- **Task**: Restate each record word for word, omitting whatever pictures it holds.

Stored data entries

=====

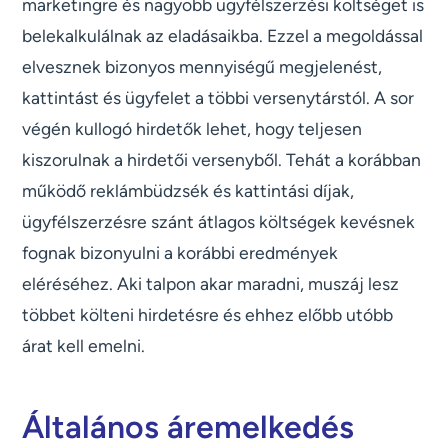
marketingre és nagyobb ügyfélszerzési költséget is
belekalkulálnak az eladásaikba. Ezzel a megoldással
elvesznek bizonyos mennyiségű megjelenést,
kattintást és ügyfelet a többi versenytárstól. A sor
végén kullogó hirdetők lehet, hogy teljesen
kiszorulnak a hirdetői versenyből. Tehát a korábban
működő reklámbüdzsék és kattintási díjak,
ügyfélszerzésre szánt átlagos költségek kevésnek
fognak bizonyulni a korábbi eredmények
eléréséhez. Aki talpon akar maradni, muszáj lesz
többet költeni hirdetésre és ehhez előbb utóbb
árat kell emelni.
Általános áremelkedés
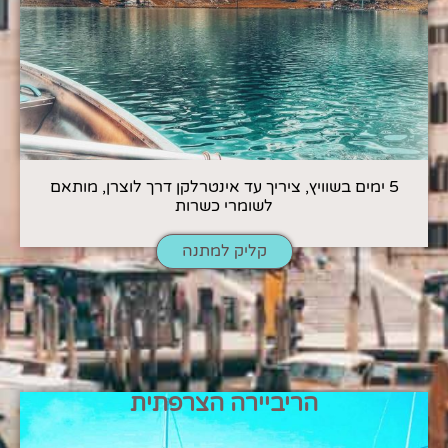
5 ימים בשוויץ, ציריך עד אינטרלקן דרך לוצרן, מותאם
לשומרי כשרות
קליק למתנה
הריביירה הצרפתית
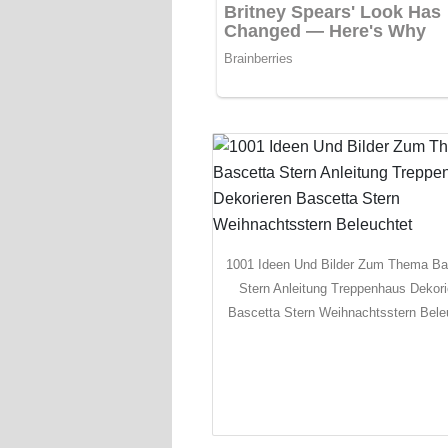
1001 Ideen Und Bilder Zum Thema Ba
Stern Anleitung Treppenhaus Dekori
Bascetta Stern Weihnachtsstern Bele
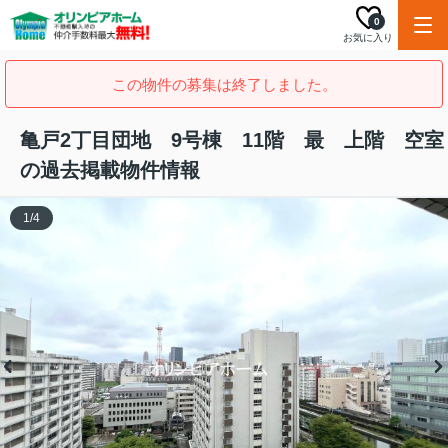
0
お気に入り
この物件の募集は終了しました。
亀戸2丁目団地 9号棟 11階 最 上階 空室
の過去掲載物件情報
1
/
4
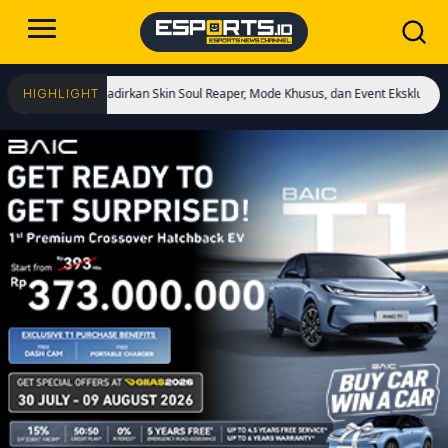
ai! Hadirkan Skin Soul Reaper, Mode Khusus, dan Event Eksklusif!
Cristiano R
HIGHLIGHT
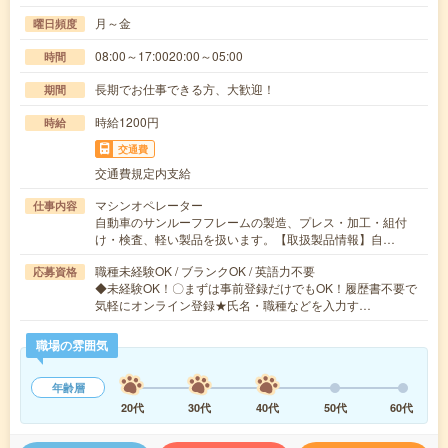
月～金
曜日頻度
08:00～17:0020:00～05:00
時間
長期でお仕事できる方、大歓迎！
期間
時給1200円
時給
交通費
交通費規定内支給
マシンオペレーター
仕事内容
自動車のサンルーフフレームの製造、プレス・加工・組付
け・検査、軽い製品を扱います。【取扱製品情報】自…
職種未経験OK / ブランクOK / 英語力不要
応募資格
◆未経験OK！〇まずは事前登録だけでもOK！履歴書不要で
気軽にオンライン登録★氏名・職種などを入力す…
職場の雰囲気
年齢層
20代
30代
40代
50代
60代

=====

- **Final answer**:
marketingre és nagyobb ügyfélszerzési költséget is
belekalkulálnak az eladásaikba. Ezzel a megoldással
elvesznek bizonyos mennyiségű megjelenést,
kattintást és ügyfelet a többi versenytárstól. A sor
végén kullogó hirdetők lehet, hogy teljesen
kiszorulnak a hirdetői versenyből. Tehát a korábban
működő reklámbüdzsék és kattintási díjak,
ügyfélszerzésre szánt átlagos költségek kevésnek
fognak bizonyulni a korábbi eredmények
eléréséhez. Aki talpon akar maradni, muszáj lesz
többet költeni hirdetésre és ehhez előbb utóbb
árat kell emelni.
Általános áremelkedés
5 ימים בשוויץ, ציריך עד אינטרלקן דרך לוצרן, מותאם
לשומרי כשרות
קליק למתנה
הריביירה הצרפתית
1001 Ideen Und Bilder Zum Thema Ba
Stern Anleitung Treppenhaus Dekori
Bascetta Stern Weihnachtsstern Bele
0
お気に入り
この物件の募集は終了しました。
亀戸2丁目団地 9号棟 11階 最 上階 空室
の過去掲載物件情報
1
/
4
ai! Hadirkan Skin Soul Reaper, Mode Khusus, dan Event Eksklusif!
Cristiano R
HIGHLIGHT
月～金
曜日頻度
08:00～17:0020:00～05:00
時間
長期でお仕事できる方、大歓迎！
期間
時給1200円
時給
交通費
交通費規定内支給
マシンオペレーター
仕事内容
自動車のサンルーフフレームの製造、プレス・加工・組付
け・検査、軽い製品を扱います。【取扱製品情報】自…
職種未経験OK / ブランクOK / 英語力不要
応募資格
◆未経験OK！〇まずは事前登録だけでもOK！履歴書不要で
気軽にオンライン登録★氏名・職種などを入力す…
職場の雰囲気
年齢層
20代
30代
40代
50代
60代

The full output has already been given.